Review and evaluation

Comparison to other systems

JazzQuiz offers similar functionality to Socrative.

  1. A Quiz can be preplanned or improvised.
  2. The same basic question types - True/False - Short answer - Multiple choice (Socrative is limited to five alternatives)
  3. Repeat question as vote over given answers

JazzQuiz does everything that Socrative does to satisfaction. There are a couple of improvements

  1. Equivalent answers are counted together, making it easier to read the list of answers.
  2. Dim answers instead of deleting them. Dimming is reversible.
  3. Merge answers, accumulating the count.
  4. Moodle allows multiple logins so that the teacher can hide answers on the projector and show them on his own box.
  5. JazzQuiz has optional anonymity.

JazzQuiz offers additional question types, including mathematical questions.

Login and Anonymity

Students in Socrative are anonymous, making the login process very quick. In Moodle and JazzQuiz this can be done in different ways.

If the Moodle server is set up such that the students need to create accounts, the startup cost is heavy. However, there are two ways of making this as smooth as for Socrative.

  1. JazzQuiz sessions may be opened for guest login.
  2. Students can log in to named accounts using FEIDE (i.e. accounts with Norwegian schools and universities) or OAuth2 (e.g. Google). This has to be configured on each Moodle server, though.

The JazzQuiz session can be either

  1. Fully anonymous where student identities are removed immediately after the session and the teacher has no means of viewing them.
  2. Anonymous with attendance list, i.e. the teacher gets a list of named students attending, but cannot see who answered what.
  3. Non-anoymous, giving the teacher detailed reports of the responses of every student.

Mathematical Questions

JazzQuiz has been developed in the context of mathematics education, and support of mathematical questions types have been very important. Several alternative exists.

Currently we use and recommend the following options:

  1. Multiple choice with MathJax. Using MathJax, Moodle can render mathematical (TeX) notation in any question type, including multiple choice. The teacher needs to be able to write TeX, but not necessarily the student.
  2. ShortMath has been developed specifically for JazzQuiz. The student gets a maths editor to answer using a mathematical formula.
  3. Short answers.
    Letting the students represent algebraic expressions as ASCII strings was surprisingly effective.
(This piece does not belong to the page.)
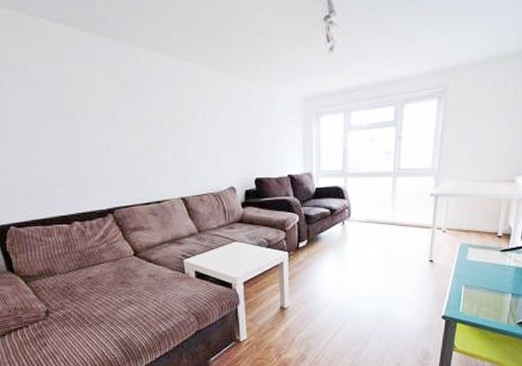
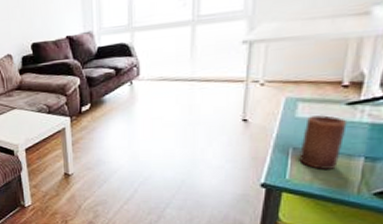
candle: none [469,259,501,304] -> present [299,115,348,169]

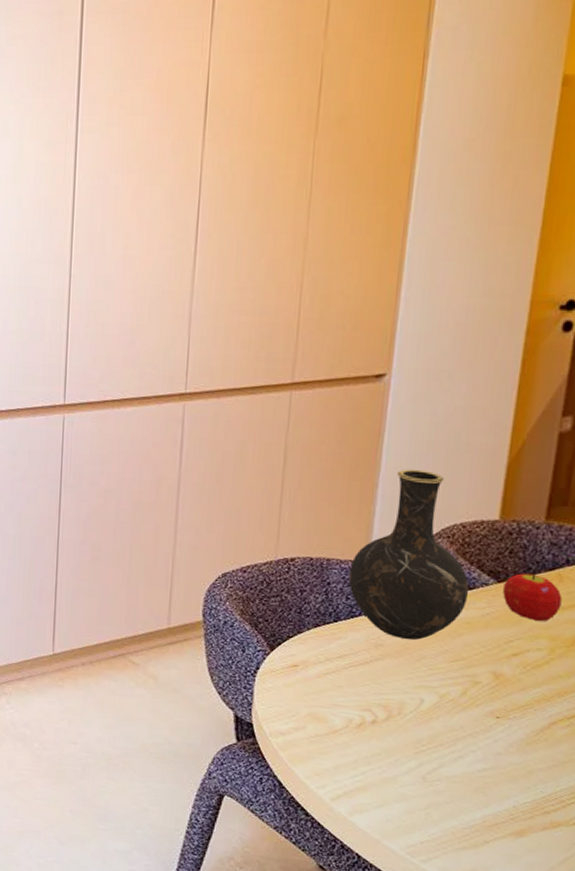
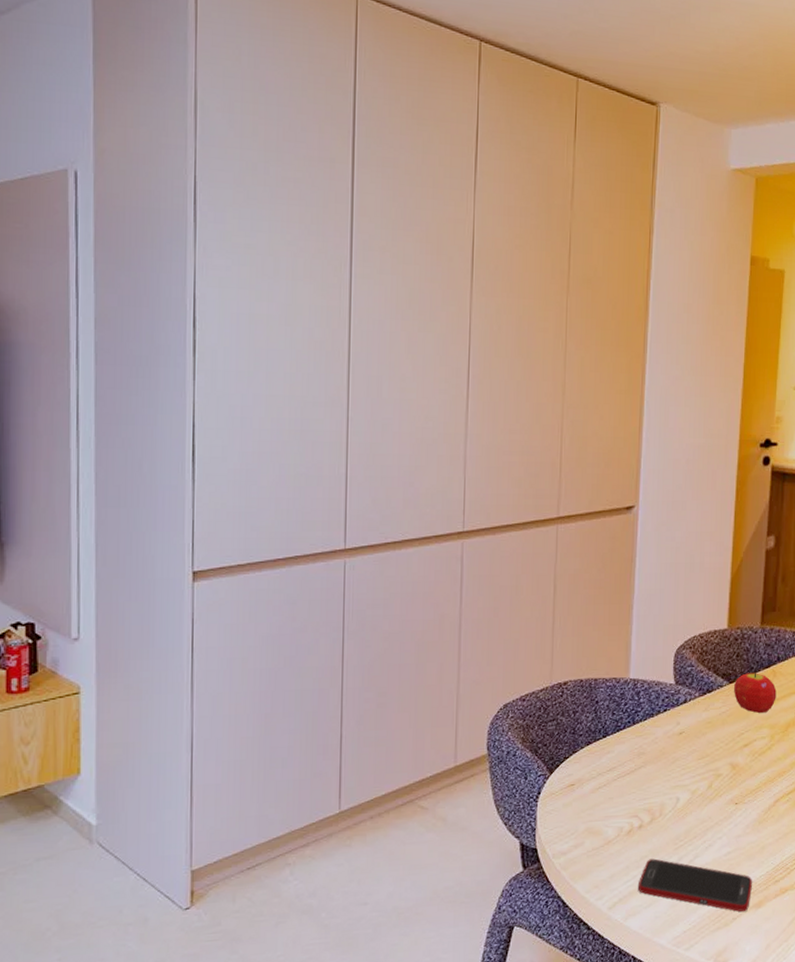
vase: present [349,469,469,640] -> none [614,590,708,745]
cell phone: none [366,758,513,838] -> present [637,858,752,912]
Even though the display is not perfect, the students had little difficulty in practice. This solution may be inferior to ShortMath, but should not be discounted. It is particularly useful in brainstorming exercises, where some students may offer algebraic expressions and others just verbal ideas.

Additionally we have considered and tested the following options.

  1. STACK lets the student answer with algebraic equations which can be graded using a CAS engine. We have tested this, but in our courses the students do not learn to type correct CAS syntax. In courses where the students need to learn this, STACK may be a good choice, but we have not developed the idea further. In theory, the CAS engine could be used to filter equivalent answers for review in JazzQuiz, but this requires further work.
  2. Numerical question types, where the student answers with a number. The auto-grader can be programmed to allow different levels of precission, and this could possibly be extended to group similar questions in the JazzQuiz review, but this would require further work.

Filtering

Filtering refers to the grouping of responses which should be considered equivalent. JazzQuiz will always group equal answers together in a bar chart. It is annoying when semantically equivalent answers are split, because of syntactic differences, such as whitespace or different case.

So far we have only allowed for manual filtering in the review interface. Automatic filtering is difficult and must be done for each question type.

Filtering of short answers

Basic filtering of short answers is possible.

  • Strip whitespace at beginning and end of the string (I think this is done currently)
  • Case insensitive match

Filtering of algebraic answers

  1. Simple filtering on TeX code (possibly using RegExp) similar to what can be done with short answers
  2. CAS filtering.

Advanced filtering is demanding on the teacher, who will need to decide what to filter. Overfiltering risks hiding important insight from the students. Based on experience, there seems that little can be gained by filtering using CAS. Most filtering has to be done manually anyway, and the effort needed to configure CAS filtering for each individual question simply would not be worth it.

CAS is a complicating feature. We see run-away CAS processes on the server. Maxima does not work on docker, and is not always straight-forward to install. Time-outs and other error control strategies may need to be configured. Hence, avoiding CAS greatly simplifies the system.

If we avoid CAS, we can use MathQuill without having to translate from TeX to CAS code. Thus we can get the advantages of WYSIWYG. This might even improve filtering, since the students may write more uniform and well-formated maths, with less variation. This also means that all answer type scenarioes above can be handled in one question type.